Praktik seperti ini yang membuat banyak nasabah merasa diberatkan ketika mempercepat pelunasan hutang murabahah sebelum jatuh tempo. Secara konsep, praktik ini tidak bermasalah karena memberikan potongan pelunasan hanya bersifat anjuran dalam fatwa DSN di atas. Hanya saja, secara bisnis dan pencitraan hal ini akan berdampak negatif bagi perbankan syariah secara umum karena di bank konvensional nasabah diberikan keringanan penalti dengan menghapus kewajiban membayar bunga.
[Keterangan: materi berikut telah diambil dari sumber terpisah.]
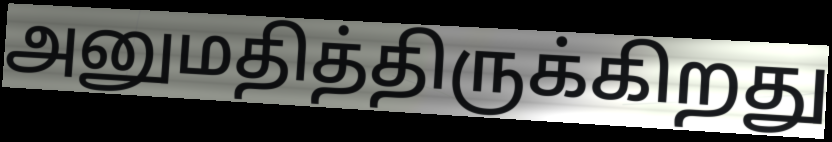
அனுமதித்திருக்கிறது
Sebenarnya jika bank syariah menerapkan sistem pelunasan dengan menghapus margin terhadap sisa pokok hutang yang belum dibayar, secara ekonomi juga tidak akan merugikan. Dalam teori Time Value of Money (TVM) dikatakan bahwa nilai uang sekarang lebih berharga daripada nilai uang di masa mendatang. Artinya, bank syariah secara ekonomi akan berpotensi menghasilkan keuntungan lebih banyak di masa sekarang jika hasil pelunasan dipercepat tersebut diinvestasikan kembali. Saat ini, sebagian bank syariah sudah memberikan potongan pelunasan murabahah yang dipercepat, hanya saja teknis dan nominal potongannya berbeda-beda menyesuaikan dengan kebijakan internal bank.
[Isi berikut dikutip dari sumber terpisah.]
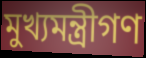
মুখ্যমন্ত্রীগণ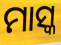
ମାସ୍କ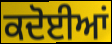
ਕਦੋਈਆਂ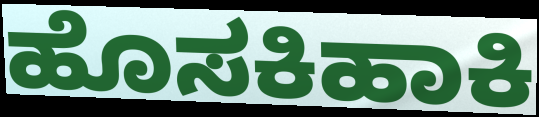
ಹೊಸಕಿಹಾಕಿ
Keempat, harga jual yang dianggap lebih tinggi dari bank konvensional. Kalau ditanya ke masyarakat awam, pembiayaan yang syariah itu seperti apa, kebanyakan jawabannya adalah yang murah (kalau perlu gratis) di samping juga harus berkualitas. Apakah harus seperti itu? Nasabah pada umumnya hanya memperhitungkan nominal besarnya saja tanpa mengetahui apa yang terjadi di balik itu. Kita kadang-kadang melupakan bahwa bank syariah selain menjalankan fungsi sosial juga menjalankan fungsi bisnis dimana operasional mereka berasal dari keuntungan-keuntungan yang diperoleh secara halal, bebas riba, maysir(judi), tadlis (penipuan), gharar (ketidakjelasan), dan lain-lain. Kalau kita ibaratkan bank syariah dan bank konvensional sebagai dua perusahaan developer yang sama-sama menjual rumah type 36 di lokasi yang tidak jauh berbeda. Bank konvensional misalnya menjualnya dengan harga 120 juta,tanpa merinci bahan-bahan bangunan yang dipakai, sehingga berpotensi adanya unsur gharar dan tadlis. Bank syariah menjualnya dengan harga 200 juta dengan merinci jenis bahan-bahan yang dipakai sehingga terlihat jelas kualitasnya. Dalam kondisi ini apakah tidak wajar ketika harga rumah yang dijual bank syariah lebih tinggi? Dalam jangka panjang penggunaan barang yang berkualitas bagus akan lebih ekonomis.
Inilah beberapa faktor yang menjadi pemicu masih berkembangnya anggapan sebagian masyarakat bahwa bank syariah sama dengan konvensional. Mudah-mudahan tulisan dapat memperjelas posisi akad murabahah dalam praktik perbankan syariah sehingga anggapan-anggapan sebagaimana yang dijelaskan di atas dapat pelan-pelan hilang. Kita juga mengharapkan baik nasabah maupun bank syariah mempunyai kesepahaman yang sama dalam menjalankan akad ini. Wallahualam.